Note d’information sur la jurisprudence de la Cour 195
Avril 2016
Cazan c. Roumanie - 30050/12
Arrêt 5.4.2016 [Section IV]
Article 3
Traitement dégradant
Mauvais traitements sur un avocat représentant un client dans un poste de police : violation
Article 5
Article 5-1
Privation de liberté
Avocat retenu dans le bureau d’un policier pendant moins de dix minutes : non-violation
En fait – Avocat de profession, le requérant se rendit avec un client dans un poste de police pour avoir des renseignements sur le contenu d’un dossier pénal ouvert à l’encontre de celui-ci. Selon ses dires, une dispute survint avec un policier, qui aurait alors enfermé le requérant une dizaine de minutes dans un bureau afin de le contraindre à signer un procès-verbal, puis lui aurait tordu un doigt en voulant l’empêcher d’utiliser son téléphone portable. L’état de son doigt fut médicalement constaté, mais sa plainte pénale fut rejetée au motif de l’absence de preuves certaines de la responsabilité pénale du policier visé.
En droit
Article 3 : L’importance du rôle des avocats dans le fonctionnement de la justice a déjà été soulignée par la Cour.

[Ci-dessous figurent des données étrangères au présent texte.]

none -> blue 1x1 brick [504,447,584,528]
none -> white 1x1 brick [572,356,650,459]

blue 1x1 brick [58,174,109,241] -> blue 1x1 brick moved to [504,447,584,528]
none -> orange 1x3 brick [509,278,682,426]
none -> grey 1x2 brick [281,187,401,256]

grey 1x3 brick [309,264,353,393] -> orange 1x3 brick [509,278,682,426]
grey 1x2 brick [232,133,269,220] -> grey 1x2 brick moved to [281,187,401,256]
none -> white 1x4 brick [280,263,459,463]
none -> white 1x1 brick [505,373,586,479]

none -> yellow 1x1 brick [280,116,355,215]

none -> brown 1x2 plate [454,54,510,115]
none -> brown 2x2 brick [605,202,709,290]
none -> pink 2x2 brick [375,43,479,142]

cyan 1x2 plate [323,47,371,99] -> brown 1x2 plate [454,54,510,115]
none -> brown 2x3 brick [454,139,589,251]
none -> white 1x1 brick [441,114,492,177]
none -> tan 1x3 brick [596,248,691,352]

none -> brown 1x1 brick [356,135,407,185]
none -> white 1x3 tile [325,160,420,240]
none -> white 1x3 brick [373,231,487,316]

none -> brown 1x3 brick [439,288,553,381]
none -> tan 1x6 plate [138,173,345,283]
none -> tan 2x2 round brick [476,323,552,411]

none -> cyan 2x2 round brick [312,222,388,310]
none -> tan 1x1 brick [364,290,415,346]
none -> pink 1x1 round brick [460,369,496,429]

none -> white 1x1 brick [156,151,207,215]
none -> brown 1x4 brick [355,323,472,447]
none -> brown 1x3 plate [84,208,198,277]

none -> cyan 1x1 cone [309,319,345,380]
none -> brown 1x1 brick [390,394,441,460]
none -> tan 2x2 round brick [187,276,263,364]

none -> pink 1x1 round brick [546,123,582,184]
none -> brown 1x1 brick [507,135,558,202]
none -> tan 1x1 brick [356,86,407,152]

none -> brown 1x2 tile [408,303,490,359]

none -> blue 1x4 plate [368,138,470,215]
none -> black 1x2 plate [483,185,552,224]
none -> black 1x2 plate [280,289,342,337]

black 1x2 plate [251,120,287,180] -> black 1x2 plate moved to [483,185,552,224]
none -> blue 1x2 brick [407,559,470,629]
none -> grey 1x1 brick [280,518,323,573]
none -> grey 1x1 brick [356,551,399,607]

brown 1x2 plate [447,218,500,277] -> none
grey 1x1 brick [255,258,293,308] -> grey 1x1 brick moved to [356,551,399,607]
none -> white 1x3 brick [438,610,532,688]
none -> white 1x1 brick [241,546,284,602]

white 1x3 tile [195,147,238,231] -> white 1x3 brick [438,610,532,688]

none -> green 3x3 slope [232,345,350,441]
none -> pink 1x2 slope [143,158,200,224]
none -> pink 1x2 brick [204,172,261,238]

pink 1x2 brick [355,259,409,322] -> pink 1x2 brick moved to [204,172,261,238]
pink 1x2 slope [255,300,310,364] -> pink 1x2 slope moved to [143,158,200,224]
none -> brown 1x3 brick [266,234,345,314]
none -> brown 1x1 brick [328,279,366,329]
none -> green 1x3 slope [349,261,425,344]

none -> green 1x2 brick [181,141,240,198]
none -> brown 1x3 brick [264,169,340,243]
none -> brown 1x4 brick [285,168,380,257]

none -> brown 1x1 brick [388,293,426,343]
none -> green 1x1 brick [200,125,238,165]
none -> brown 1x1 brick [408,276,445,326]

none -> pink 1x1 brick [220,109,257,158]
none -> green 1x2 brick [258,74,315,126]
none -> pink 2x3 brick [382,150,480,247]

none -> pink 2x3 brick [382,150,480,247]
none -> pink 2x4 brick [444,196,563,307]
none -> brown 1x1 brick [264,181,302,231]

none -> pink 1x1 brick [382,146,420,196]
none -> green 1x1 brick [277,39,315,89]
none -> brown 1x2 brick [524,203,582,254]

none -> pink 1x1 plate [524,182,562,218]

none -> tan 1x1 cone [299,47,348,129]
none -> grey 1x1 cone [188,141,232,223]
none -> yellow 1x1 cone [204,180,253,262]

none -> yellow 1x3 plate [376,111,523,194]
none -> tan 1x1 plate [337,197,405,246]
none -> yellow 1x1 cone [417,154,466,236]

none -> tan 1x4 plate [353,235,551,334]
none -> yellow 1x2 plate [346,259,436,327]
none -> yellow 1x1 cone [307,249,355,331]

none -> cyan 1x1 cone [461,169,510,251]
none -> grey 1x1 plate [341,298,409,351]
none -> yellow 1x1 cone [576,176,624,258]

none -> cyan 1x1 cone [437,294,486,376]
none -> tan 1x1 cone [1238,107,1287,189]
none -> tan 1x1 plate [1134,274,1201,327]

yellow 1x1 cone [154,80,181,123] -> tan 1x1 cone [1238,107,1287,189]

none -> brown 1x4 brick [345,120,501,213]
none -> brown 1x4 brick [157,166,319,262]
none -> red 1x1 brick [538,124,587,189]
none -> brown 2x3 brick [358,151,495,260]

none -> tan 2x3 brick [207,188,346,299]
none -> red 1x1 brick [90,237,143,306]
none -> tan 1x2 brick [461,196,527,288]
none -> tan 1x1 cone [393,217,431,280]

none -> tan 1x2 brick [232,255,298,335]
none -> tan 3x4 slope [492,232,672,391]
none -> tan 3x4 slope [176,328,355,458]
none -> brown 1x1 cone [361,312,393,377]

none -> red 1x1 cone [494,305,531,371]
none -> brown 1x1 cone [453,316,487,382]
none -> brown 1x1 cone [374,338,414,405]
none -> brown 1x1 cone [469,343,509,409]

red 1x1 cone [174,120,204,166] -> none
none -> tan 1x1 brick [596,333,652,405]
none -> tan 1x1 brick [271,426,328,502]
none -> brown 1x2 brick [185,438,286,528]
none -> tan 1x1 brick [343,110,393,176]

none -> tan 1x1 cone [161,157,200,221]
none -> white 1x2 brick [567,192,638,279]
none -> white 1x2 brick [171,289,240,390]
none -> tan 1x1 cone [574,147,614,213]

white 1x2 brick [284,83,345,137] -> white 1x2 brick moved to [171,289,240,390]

Il revient ainsi à la police de respecter le rôle des avocats, de ne pas s’immiscer indûment dans leur travail, ni de les soumettre à aucune forme d’intimidation ou de tracasserie (voir le paragraphe 10 du Code européen d’éthique de la police et son exposé des motifs). Cette obligation vaut à plus forte raison pour la protection des avocats, agissant en leur qualité officielle, contre les mauvais traitements.
Dans son arrêt Bouyid c. Belgique [GC] (23380/09, 28 septembre 2015, Note d’information 188), la Cour a rappelé que la charge de la preuve des faits survenus lorsqu’une personne se trouvait entre les mains de la police ou d’une autorité comparable revenait aux autorités. Ce principe reste applicable même si, dans la présente affaire, c’est de son plein gré que le requérant s’était présenté au poste de police, en sa qualité d’avocat. Par conséquent, la preuve incombait aux autorités.
Le requérant a produit un certificat médico-légal qui atteste qu’il a subi une entorse à l’annulaire gauche ayant nécessité entre cinq et sept jours de soins médicaux. Hormis les simples affirmations du policier mis en cause, le Gouvernement n’a présenté aucun élément susceptible de faire douter du récit que le requérant a constamment présenté – à savoir que le policier lui a tordu le doigt en essayant de lui prendre son téléphone portable. Or, dès lors que l’instruction présente des déficiences significatives, on ne saurait déduire la véracité de la déclaration du policier du seul fait que l’enquête n’a pas apporté d’élément la contredisant. Partant, la Cour juge suffisamment établi que le requérant a subi une entorse à l’annulaire de la main gauche alors qu’il se trouvait au poste de police.
Le seuil minimal de gravité requis pour l’applicabilité de l’article 3 est bien atteint : dans la mesure où il a été recommandé de poursuivre les soins médicaux pendant cinq à sept jours, la lésion du requérant n’était pas superficielle.
Or, à supposer même qu’il ait fait preuve d’une attitude irrespectueuse envers le policier, le requérant n’avait eu aucun comportement violent rendant nécessaire l’utilisation de la force physique.
Ces éléments suffisent pour conclure qu’il y a eu traitement dégradant.
Conclusion : violation (unanimité).
La Cour conclut également, à l’unanimité, à la violation du volet procédural de l’article 3.
Article 5 § 1 : Le requérant affirme avoir été séquestré dans le bureau d’un policier aux fins de lui faire signer contre son gré un procès-verbal.
À supposer même que le policier en cause se soit comporté comme le dit le requérant, les parties s’accordent sur le fait que la situation dénoncée n’a pas duré plus de dix minutes. Même si elle a déjà jugé que la notion de privation de liberté pouvait se concevoir même lorsque la mesure en cause n’avait été que de brève durée, la Cour estime que, dans les circonstances particulières de l’espèce, le requérant n’a pas été « privé de liberté », eu égard au fait qu’il s’était rendu de son plein gré au poste de police et a pu le quitter très peu de temps après l’incident qu’il dénonce.
Conclusion : non-violation (unanimité).
Article 41 : 11 700 EUR pour préjudice moral.
© Conseil de l’Europe/Cour européenne des droits de l’homme
Rédigé par le greffe, ce résumé ne lie pas la Cour.